Work to complete.
a) In the forum post about InternVideo2 results on MVBench, list the models that make up the combination that Table 16 credits with a score of 60.9.
b) Answer from the forum post about InternVideo2 results on MVBench:
(i) Which table of the InternVideo2 paper reports the MVBench score?
(ii) What is the highest score on the MVBench leaderboard, and which entry holds it?
c) Extend the forum post about InternVideo2 results on MVBench, starting after its final word.
───── Page extract ─────
InternVideo Question regarding InternVideo2+VideoChat2 results on MVBench

Hello authors,

Table 16 in the InternVideo2 paper reports a score of 60.9 on MVBench, with VideoChat2 + InternVideo2s3-1B + Mistral-7B.

However, the highest score on MVBench leaderboard is 60.4 (VideoChat2_mistral) as of today.

I am just curious -

Why is the 60.9 result not reported to the MVBench leaderboard yet?
Are these two results referring to the same combination of models? If not, what's the difference?

Thanks!
───── Source material ─────
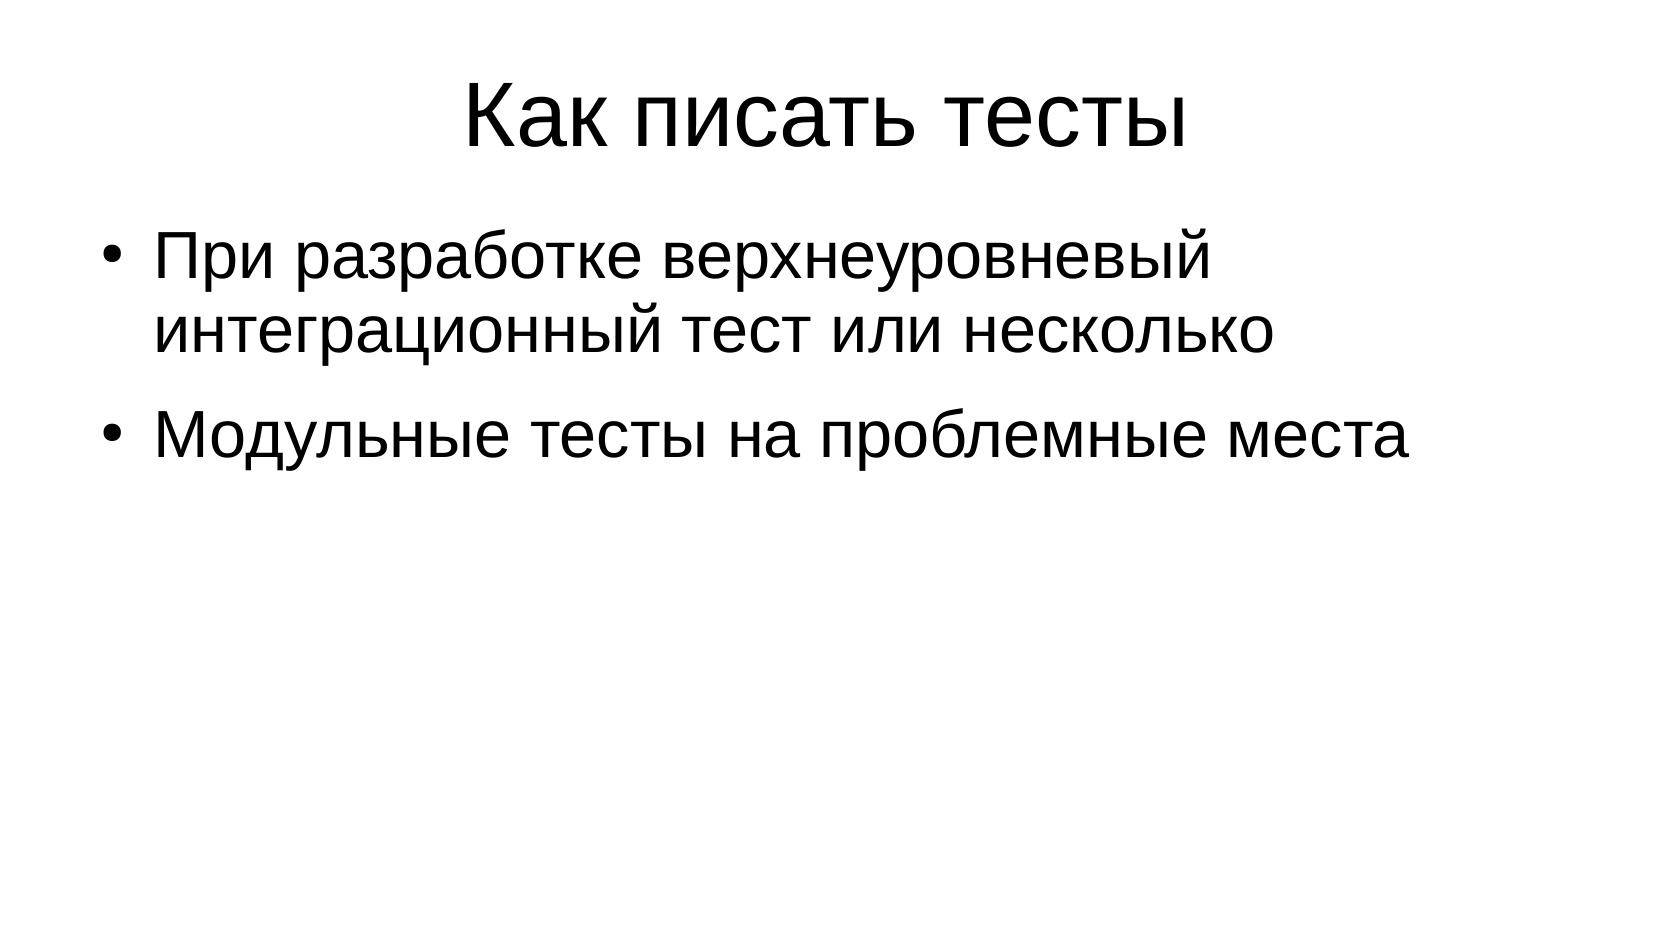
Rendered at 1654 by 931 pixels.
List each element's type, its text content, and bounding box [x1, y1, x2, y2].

title Как писать тесты [82, 37, 1571, 193]
list При разработке верхнеуровневый интеграционный тест или несколько Модульные тесты на проблемные места [82, 217, 1571, 758]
─────
The answers.
a) VideoChat2, InternVideo2s3-1B, Mistral-7B

b)
(i) Table 16
(ii) 60.4, held by VideoChat2_mistral

c)
Jun 06 '24 05:06 jpan72

For question 2, is it because

UMT-L + VideoChat2 + Mistral-7B=60.4 --> Result reported as MVBench top-1 InternVideo2 + VideoChat2 + Mistral-7B = 60.9 --> Result reported in InternVideo2 paper

Another question: 3. Could you please share model weights of InternVideo2 during VideoChat2 training? Something like this table https://github.com/OpenGVLab/Ask-Anything/blob/main/video_chat2/README.md#model but the InternVideo2 version instead of the UMT version?

Appreciate it!

Jun 06 '24 06:06 jpan72

Have you got the model weights of InternVideo2 during VideoChat2 training?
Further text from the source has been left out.